Tag Archives: lake

Finnishness Through My Lens

The People

I’m always impressed by the honesty and kindness of Finnish people. I still remembered the first day I came to Finland which was three years ago. Arrived alone at the airport in Joensuu, I did not know what to do next after picking up my luggage. I just stood, looked around and found very few people at the airport. I had to ask for help from the airport supervisor to call for a taxi. He was willing to lend me his phone and assisted me with putting my stuff into the car. When I reached my place, I met my flatmate who was also a Fin. She was friendly and always tried to create the warm atmosphere to welcome me as a newcomer. We were talking a lot about our own cultures and why we decided to stay in this city. To be honest, on my first day in Finland, I felt homesick a little bit in the first place, but then I felt warm after meeting the local people who were always hospitable towards the visitors. Another thing to mention is what I learned from my university. I attended a course which was called “Intercultural Communication”. My Finnish teacher said that a Fin was very honest and straight. If they complimented someone on something, they really meant it. On the other hand, if they were not satisfied with anything, they might show their expression on their face or tried not to talk about it. And I love this character of the Finnish as I thought, although sometimes it might be frank, I still preferred what would be real, coming from the bottom of the heart. Moreover, when I moved to Tampere from Joensuu, I got help from a Finnish old lady on my first day to TAMK. At that time, I did not acknowledge about the bus schedule system in Tampere so I was lost. Luckily, the old lady was enthusiastic to help me although she only spoke Finnish. She was supposed to get off to her place, but she still stayed with me until the end of the trip. When we got off the bus number 3 to catch another bus to TAMK, she held my hand and said in Finnish. I knew some Finnish and said “Kiitos paljon” to her. I just felt like I was her niece and taken care by a grandmother. I felt grateful to receive help from the local people in Finland.

The Winter

There is a joke on Facebook, “When months in Finland are different to months elsewhere”.

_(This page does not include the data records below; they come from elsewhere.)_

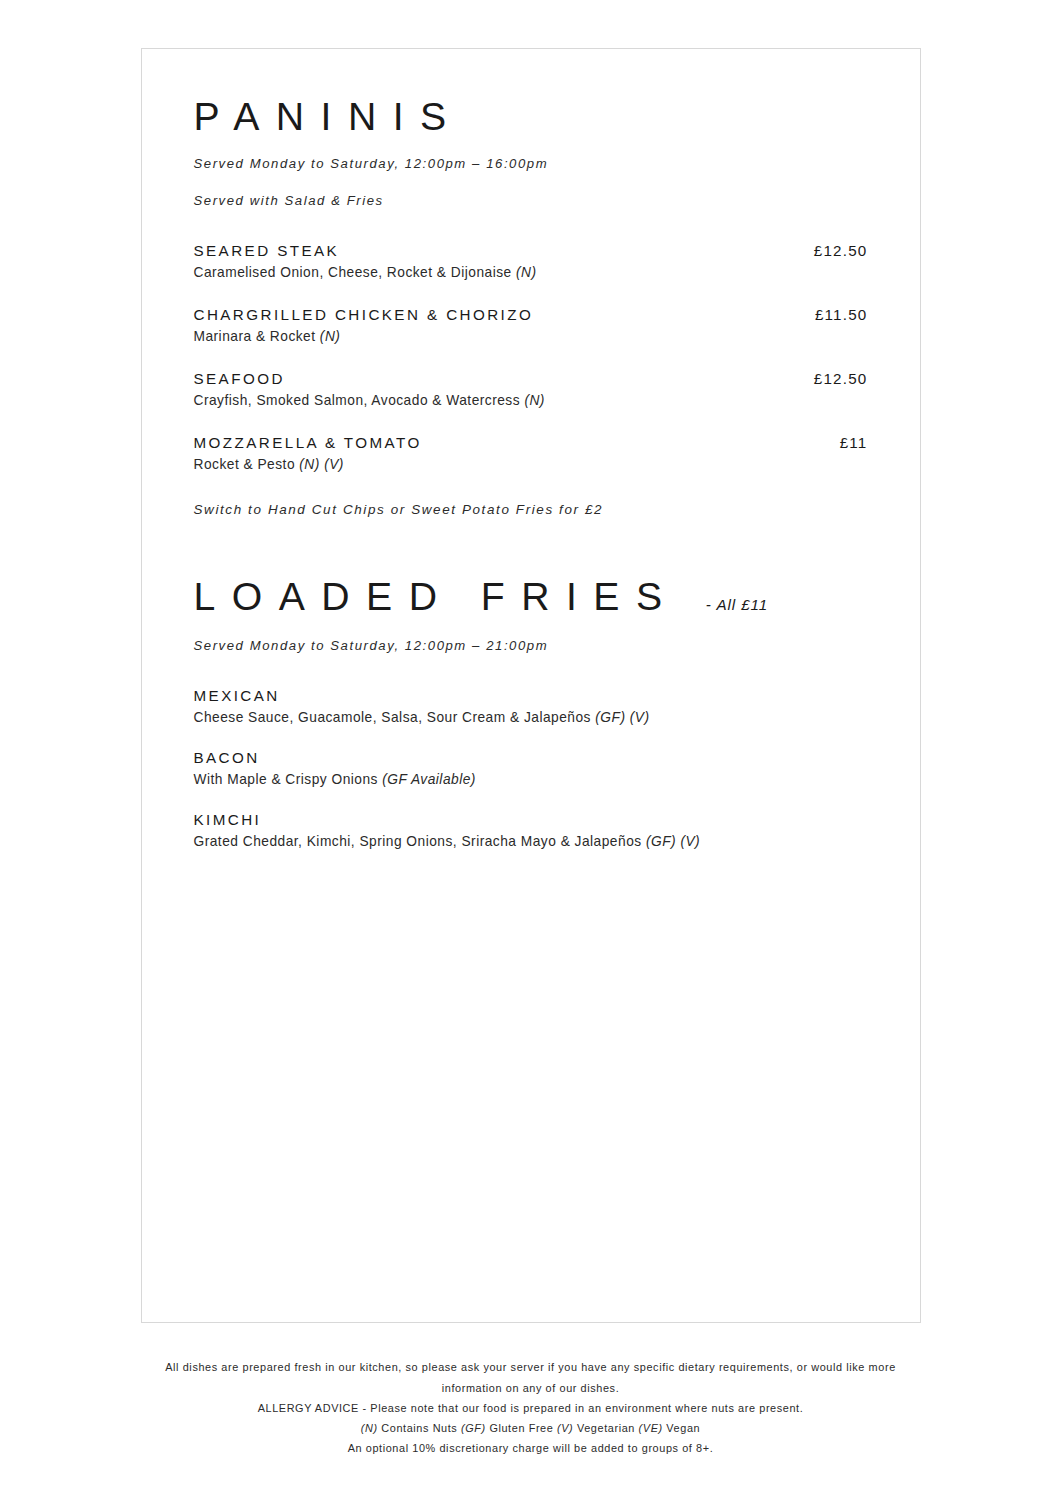Paninis
Served Monday to Saturday, 12:00pm – 16:00pm
Served with Salad & Fries
Seared Steak
£12.50
Caramelised Onion, Cheese, Rocket & Dijonaise (N)
Chargrilled Chicken & Chorizo
£11.50
Marinara & Rocket (N)
Seafood
£12.50
Crayfish, Smoked Salmon, Avocado & Watercress (N)
Mozzarella & Tomato
£11
Rocket & Pesto (N) (V)
Switch to Hand Cut Chips or Sweet Potato Fries for £2
Loaded Fries - All £11
Served Monday to Saturday, 12:00pm – 21:00pm
Mexican
Cheese Sauce, Guacamole, Salsa, Sour Cream & Jalapeños (GF) (V)
Bacon
With Maple & Crispy Onions (GF Available)
Kimchi
Grated Cheddar, Kimchi, Spring Onions, Sriracha Mayo & Jalapeños (GF) (V)
All dishes are prepared fresh in our kitchen, so please ask your server if you have any specific dietary requirements, or would like more information on any of our dishes.
ALLERGY ADVICE - Please note that our food is prepared in an environment where nuts are present.
(N) Contains Nuts (GF) Gluten Free (V) Vegetarian (VE) Vegan
An optional 10% discretionary charge will be added to groups of 8+.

Source: Very Finnish Problem – Facebook

It means that the winter in Finland lasts for months, more than six months. Everything will be covered by the white snow and the darkness will dominate the whole thing for such a long time when it comes to winter. To be honest, I get depressed from time to time because of the coldness and silence. However, I still know how to enjoy the winter here. If it’s cold, I’ll go to sauna to warm myself up. Sauna is part of Finnish culture and Finland is the homeland of sauna. I love the heat, sitting by the heated stone in one corner and pouring the water down the stone. I don’t know if anyone has tried this before. It’s kind of going to the winter lake, dimming oneself into it and then go for a sauna and just take turn like that. If you stay in Finland, you should definitely try that once. 

Joensuu Polar Bear – Source: Joensuun Jääkarhut

Besides, another winter activity I love most is sledging. At first, I was very scared, but after that I got used to it and tried doing it many times. I also take an interest in walking on the frozen lake although I am afraid that this activity might be dangerous. I feel like I have a superpower to step on the water. I find it interesting to walk on the lake because it will save time to go from place to another.

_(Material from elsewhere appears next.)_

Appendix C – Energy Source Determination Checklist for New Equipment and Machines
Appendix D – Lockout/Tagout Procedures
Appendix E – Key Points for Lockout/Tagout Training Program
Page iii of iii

Sledging in winter – Source: Google

The Landscape

Finland is considered to be the land of thousand lakes. Everywhere I go, I always see lakes. I never row a boat on the lake, but only stand on the bridge and look at the surroundings, especially in summer. The atmosphere is fresh, I can smell the lake and the trees.

Pyhäselkä in summer – Source: Taken by me

The view is bright with the sunlight and blue sky, but in winter, the lake will be covered with white snow.

Pyhäselkä in winter – Source: Taken by me

In autumn, I love the yellow leaves falling down from the trees. It looks romantic. Yes, it is indeed. I also want to take a rest at the lake again to enjoy watching the breathtaking view again. I can see that the lake view is quite typical in Finland. It is different from other places that I have ever been to. I find it peaceful and colorful with blue and green. It gives a relaxing atmosphere whenever I feel depressed.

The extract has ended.